This book is so iconic and widely-discussed, that there’s probably not much I can add that hasn’t already been said. So perhaps I should just go with my own personal reactions.

Things I enjoyed:

  • Reading history in the making, part 1. Never far from the surface of the book is that it represented and promoted a real break in the culture of conformity that dominated American life at the time, and for that we owe it a debt of gratitude.

  • Reading history in the making, part 2. It is so strange to read the day-to-day details of life in America from that time period - they are mostly recognizable and yet completely foreign simultaneously. I can’t imagine anything so exotic as a travel bureau in operation today, and one can only imagine what Sal Paradise would have done with the Internet.

  • The language, part 1. The prose, apparently inspired by Hemingway, vacillates between a sort of plain-and-true recitation of simple facts, and an energetic, creative, emotive style that seems to burst through the surface from time to time, at particularly frenetic parts of the narrative. I rather enjoyed that wax-on, wax-off kind of approach, it was interesting.

  • The language, part 2. I just tremendously enjoyed pretty much everything Dean said, it was so fun to read such an intentionally unconventional style of speech and thought. (“It is imperative that we all dig this gone little hut for precisely six more minutes”, for example - not an actual quote, but a plausible one.) It reminds me a little of the considerably more unconventional speech style of A Clockwork Orange.

Things I didn’t enjoy:

  • Bigotry and misogyny. Available in tremendous quantities on both counts. To be sure, the racial attitudes and stereotypes that now appear shockingly dimwitted were probably very progressive at the time - which is not by way of excuse. And on top of that Dean Moriarty and Sal Paradise are not particularly nice to the women in their lives, and it’s disheartening. The idea that women constrain male rebellion is hardly new or unique to this book, but it’s also a plainly wrong one, and on this count Kerouac could have done much better; the idea of a rebellious woman is not unique to our time.

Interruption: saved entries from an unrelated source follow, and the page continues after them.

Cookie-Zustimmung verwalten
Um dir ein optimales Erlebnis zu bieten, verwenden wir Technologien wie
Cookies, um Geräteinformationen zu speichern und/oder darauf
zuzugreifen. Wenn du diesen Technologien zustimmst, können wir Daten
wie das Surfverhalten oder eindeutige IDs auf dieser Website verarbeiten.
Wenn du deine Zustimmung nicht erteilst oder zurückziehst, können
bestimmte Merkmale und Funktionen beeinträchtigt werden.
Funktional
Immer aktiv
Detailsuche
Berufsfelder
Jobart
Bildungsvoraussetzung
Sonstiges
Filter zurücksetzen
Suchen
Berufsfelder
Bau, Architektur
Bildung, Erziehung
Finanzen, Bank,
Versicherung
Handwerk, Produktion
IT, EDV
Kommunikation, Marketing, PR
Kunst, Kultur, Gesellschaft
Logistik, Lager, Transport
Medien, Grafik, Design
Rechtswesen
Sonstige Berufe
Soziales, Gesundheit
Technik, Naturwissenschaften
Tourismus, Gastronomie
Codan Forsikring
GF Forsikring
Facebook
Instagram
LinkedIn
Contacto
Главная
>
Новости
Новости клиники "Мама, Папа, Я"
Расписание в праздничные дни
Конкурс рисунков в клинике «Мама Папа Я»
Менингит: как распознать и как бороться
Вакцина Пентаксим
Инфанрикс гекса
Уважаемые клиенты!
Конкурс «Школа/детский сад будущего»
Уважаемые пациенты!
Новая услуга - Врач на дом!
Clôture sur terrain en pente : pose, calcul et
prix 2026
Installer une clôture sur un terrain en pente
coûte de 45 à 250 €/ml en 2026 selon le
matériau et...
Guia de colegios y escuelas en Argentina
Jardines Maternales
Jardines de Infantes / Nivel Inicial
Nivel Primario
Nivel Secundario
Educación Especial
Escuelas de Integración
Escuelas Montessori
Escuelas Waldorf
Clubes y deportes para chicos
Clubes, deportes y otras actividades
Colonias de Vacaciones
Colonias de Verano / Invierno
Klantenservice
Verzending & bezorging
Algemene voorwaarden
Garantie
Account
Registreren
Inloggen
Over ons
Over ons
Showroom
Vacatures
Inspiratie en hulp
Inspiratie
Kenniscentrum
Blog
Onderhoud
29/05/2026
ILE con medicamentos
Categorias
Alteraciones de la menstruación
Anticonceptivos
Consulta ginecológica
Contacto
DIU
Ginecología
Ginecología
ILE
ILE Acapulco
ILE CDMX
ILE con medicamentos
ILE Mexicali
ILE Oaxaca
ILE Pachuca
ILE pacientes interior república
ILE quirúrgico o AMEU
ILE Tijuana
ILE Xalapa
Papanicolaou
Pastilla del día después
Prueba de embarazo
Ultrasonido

  • The swallowing of Sal’s feelings. If you pay attention you’ll discover that Sal is basically a heartsick, terribly lonely person who is trying desperately to find his way in the world; but that story is buried under the avalanche of Dean’s personality, and I don’t know that it improves the story very much.

Some other things I noticed:

  • This book is basically a story of mental illness. I don’t know what psychiatry looked like back then, but if this story were written for contemporary times, we would all take a look at Dean Moriarty and guess he has manic depression, or the like. Which is odd, since I just finished another book (The Marriage Plot) which is very much about manic depression as well. It’s perhaps telling about our society that a book which so decisively broke the mold of conformity was so directly rooted in mental illness.

  • Collapsing. This phrase, or its derivative, must appear a dozen or so times in the book: “Everything was collapsing”. Meaning, whichever gang Sal was hanging around with was no longer getting along as well as it once had; and that consequently Sal had to leave whichever city he was living in as soon as he could. At least on the surface that belies a rather surprising facility for running away from one’s problems; or perhaps it’s just meant to emphasize the degree to which Sal feels completely at odds with the world and his place in it. (Even though he does have a place he can call home, i.e. his aunt’s house.)

  • The duality of the road and money. The feeling that there’s a great deal of road left to cover, but not a lot of money available for that purpose, is essentially the book’s only constant. That’s an obvious observation, and it’s as true today vis-a-vis trains and planes as much as it was back then vis-a-vis buses and travel cars - but it’s interesting to see that so vividly and painstakingly conveyed.

On the whole I’d recommend reading this book: it’s simply too central to the American experience to ignore. At the same time, it certainly takes a bit of adjustment!